In deze zaak heeft de kinderrechter van de Rechtbank Rotterdam op 18 mei 2021 een beschikking gegeven met betrekking tot de machtiging gesloten jeugdhulp voor de minderjarige [naam kind]. De kinderrechter heeft de zaak behandeld met gesloten deuren, waarbij de minderjarige en zijn moeder aanwezig waren, evenals een vertegenwoordiger van de gecertificeerde instelling Jeugdbescherming Rotterdam Rijnmond. De kinderrechter heeft vastgesteld dat het ouderlijk gezag over [naam kind] wordt uitgeoefend door de moeder en dat [naam kind] momenteel verblijft in een gesloten jeugdhulpinstelling.
De GI heeft verzocht om een machtiging voor gesloten jeugdhulp voor de duur van drie maanden, maar dit verzoek is tijdens de zitting gewijzigd naar een periode van één maand. De kinderrechter heeft de noodzaak van de machtiging onderbouwd door te verwijzen naar de ernstige opgroei- en opvoedingsproblemen van [naam kind], die zijn ontwikkeling naar volwassenheid belemmeren. De kinderrechter heeft ook de positieve ontwikkelingen van [naam kind] in overweging genomen, zoals zijn sollicitaties en de aanmelding voor een behandeltraject.

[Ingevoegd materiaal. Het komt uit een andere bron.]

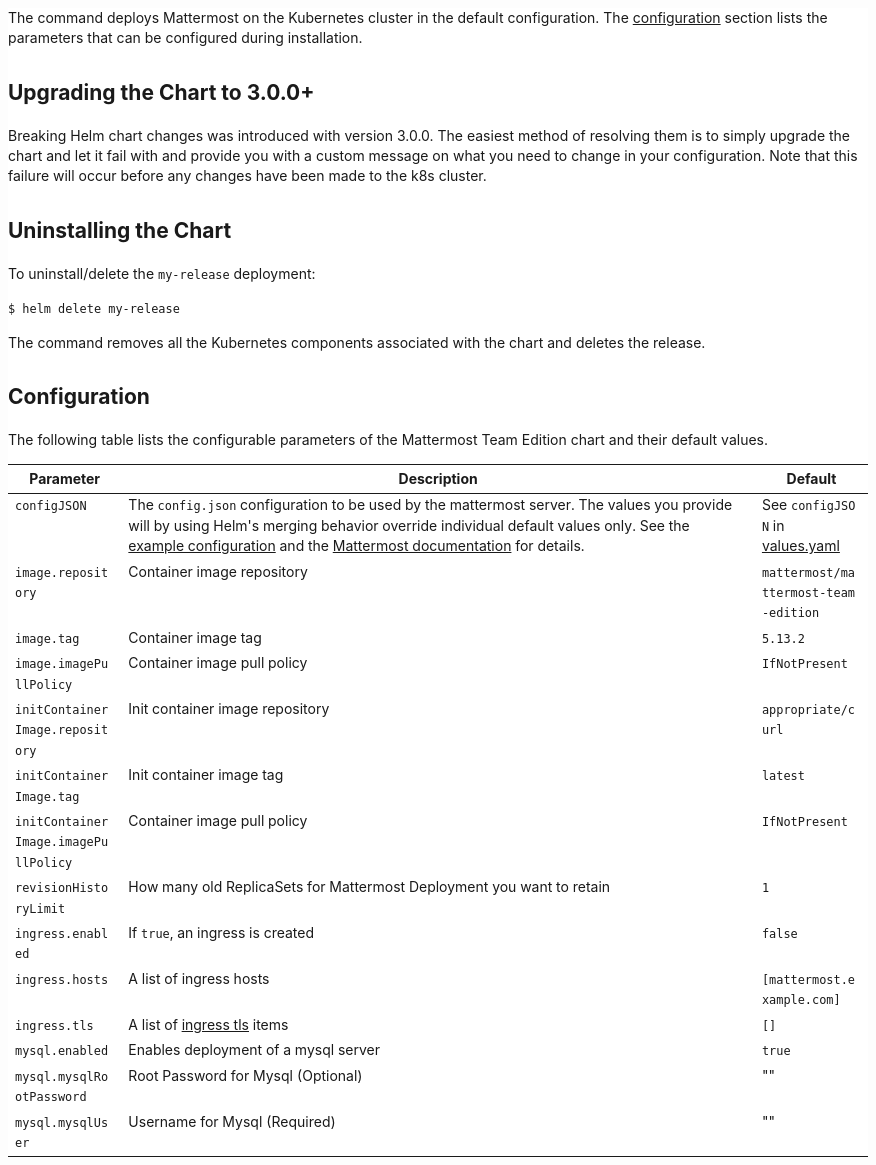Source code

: The command deploys Mattermost on the Kubernetes cluster in the default configuration. The [configuration](#configuration)
section lists the parameters that can be configured during installation.

## Upgrading the Chart to 3.0.0+

Breaking Helm chart changes was introduced with version 3.0.0. The easiest
method of resolving them is to simply upgrade the chart and let it fail with and
provide you with a custom message on what you need to change in your
configuration. Note that this failure will occur before any changes have been
made to the k8s cluster.

## Uninstalling the Chart

To uninstall/delete the `my-release` deployment:

```bash
$ helm delete my-release
```

The command removes all the Kubernetes components associated with the chart and deletes the release.

## Configuration

The following table lists the configurable parameters of the Mattermost Team Edition chart and their default values.

Parameter                             | Description                                                                                     | Default
---                                   | ---                                                                                             | ---
`configJSON`                          | The `config.json` configuration to be used by the mattermost server. The values you provide will by using Helm's merging behavior override individual default values only. See the [example configuration](#example-configuration) and the [Mattermost documentation](https://docs.mattermost.com/administration/config-settings.html) for details. |  See `configJSON` in [values.yaml](https://github.com/helm/charts/blob/master/stable/mattermost-team-edition/values.yaml)
`image.repository`                    | Container image repository                                                                      | `mattermost/mattermost-team-edition`
`image.tag`                           | Container image tag                                                                             | `5.13.2`
`image.imagePullPolicy`               | Container image pull policy                                                                     | `IfNotPresent`
`initContainerImage.repository`       | Init container image repository                                                                 | `appropriate/curl`
`initContainerImage.tag`              | Init container image tag                                                                        | `latest`
`initContainerImage.imagePullPolicy`  | Container image pull policy                                                                     | `IfNotPresent`
`revisionHistoryLimit`                | How many old ReplicaSets for Mattermost Deployment you want to retain                           | `1`
`ingress.enabled`                     | If `true`, an ingress is created                                                                | `false`
`ingress.hosts`                       | A list of ingress hosts                                                                         | `[mattermost.example.com]`
`ingress.tls`                         | A list of [ingress tls](https://kubernetes.io/docs/concepts/services-networking/ingress/#tls) items | `[]`
`mysql.enabled`                       | Enables deployment of a mysql server                                                            | `true`
`mysql.mysqlRootPassword`             | Root Password for Mysql (Optional)                                                              | ""
`mysql.mysqlUser`                     | Username for Mysql (Required)                                                                   | ""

Uiteindelijk heeft de kinderrechter besloten om de machtiging gesloten jeugdhulp te verlenen voor de periode van 25 mei 2021 tot 30 juni 2021. De kinderrechter benadrukte het belang van structuur en begeleiding voor [naam kind] in deze periode, zodat hij zijn examens kan halen en zijn toekomst kan vormgeven. De beschikking is mondeling gegeven en in het openbaar uitgesproken door mr. K.J. van den Herik, met V. Beenakker als griffier.